J’ai été passablement occupé cet été, aussi j’ai zappé un évènement en soi dérisoire mais d’une haute portée symbolique :Publicis,
troisième groupe mondial de communication de la planète terre, a débarqué en
Palestine. Maurice Levy et Jean-Yves
Naouri, les deux principaux dirigeants de Publicis se sont rendus à Ramallah
pour concrétiser une première prise de participation de 20 % dans l’Agence Zoom
dirigée par Monsieur Bashar Masri
(entrepreneur Américano-palestinien qui a fait sa fortune essentiellement dans
l’immobilier et accessoirement dans la presse et la publicité). L’Agence
palestinienne compte comme clients : la Banque de Palestine, le groupe
Paltel, la Bourse de Palestine, Coca-Cola, l’Union Européenne, l’UNICEF, UNRWA,
Peugeot, Cairo-Amman Bank et la nouvelle ville la nouvelle ville palestinienne
planifiée de Rawabi.
Maurice Lévy, Président du Directoire de Publicis Groupe, a déclaré ce jour là : « La transaction
d’aujourd’hui est importante sous plusieurs angles. Bien entendu, il s’agit de
développer la présence de Publicis pour servir nos clients partout où ils sont
présents. Mais intervenant immédiatement après l’acquisition de BBR en Israël,
la portée de cette opération va bien plus loin, tant sur le plan symbolique que
dans la poursuite du rêve de tout homme, de voir la paix s’établir dans cette
région, entre les peuples israéliens et palestiniens … » .
Bien entendu, cette déclaration n’engage que son auteur, et
on pourrait disserter à l’infini sur la légitimité de la Palestine, la
signification même de ce vocable et l’existence ou l’inexistence d’un peuple
que Maurice Levy qualifie de « palestinien » ; d’autres comme
Shlomo Sand se demandent bien si le peuple juif existe ! Mais en
définitive là n’est pas la question.
Ce qui m’interpelle dans cette initiative c’est que ce soient
précisément Levy et Naouri, dirigeants de l’Agence de publicité la plus feuj
qui soit, même si sa taille, désormais internationale, a quelque peu gommé cette
caractéristique, ainsi que les origines de son fondateur Marcel Bleunstein
Blanchet. Il existe de par le monde bien
d’autres agences de Publicité, qui auraient pu s’intéresser au marché
publicitaire palestinien, et racheter ou prendre une participation, supérieure
même à 20 %, dans la première Agence publicitaire de Ramallah. Non, il faut que
ce soit Maurice Levy qui prenne tout le monde de vitesse.

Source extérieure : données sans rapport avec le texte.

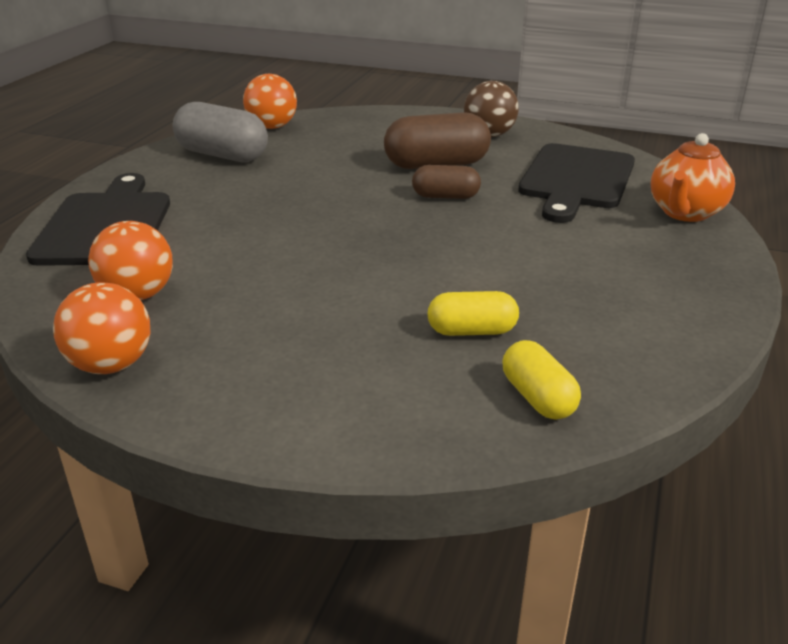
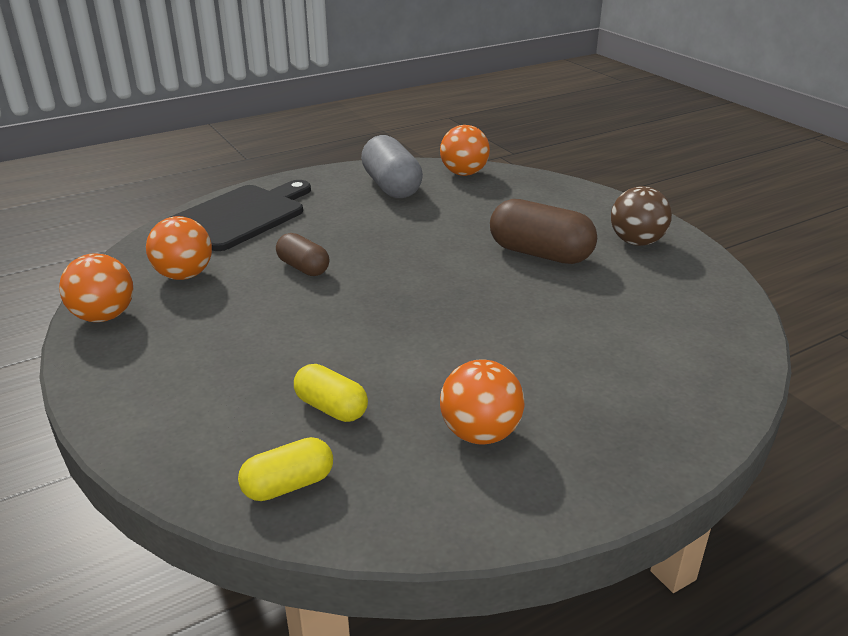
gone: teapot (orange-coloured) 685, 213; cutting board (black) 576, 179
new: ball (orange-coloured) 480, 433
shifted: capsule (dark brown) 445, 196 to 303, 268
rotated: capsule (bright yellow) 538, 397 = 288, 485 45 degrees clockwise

Ne vous y trompez pas, j’ai un grand respect pour Maurice
Levy qui est certainement parmi les plus grands entrepreneurs français de ces
40 dernières années ; d’autant plus qu’il n’est pas né avec une cuillère
d’argent dans la bouche, comme d’autres. Marcel B.B a vite pressenti que
Maurice avait de l’envergure, et il lui a passé les rênes de son Agence. Ni Marcel, ni ses descendants (famille
Badinter) n’ont eu à s’en plaindre, bien au contraire; en quelques années Maurice a
multiplié par 10 le nombre de salariés du Groupe.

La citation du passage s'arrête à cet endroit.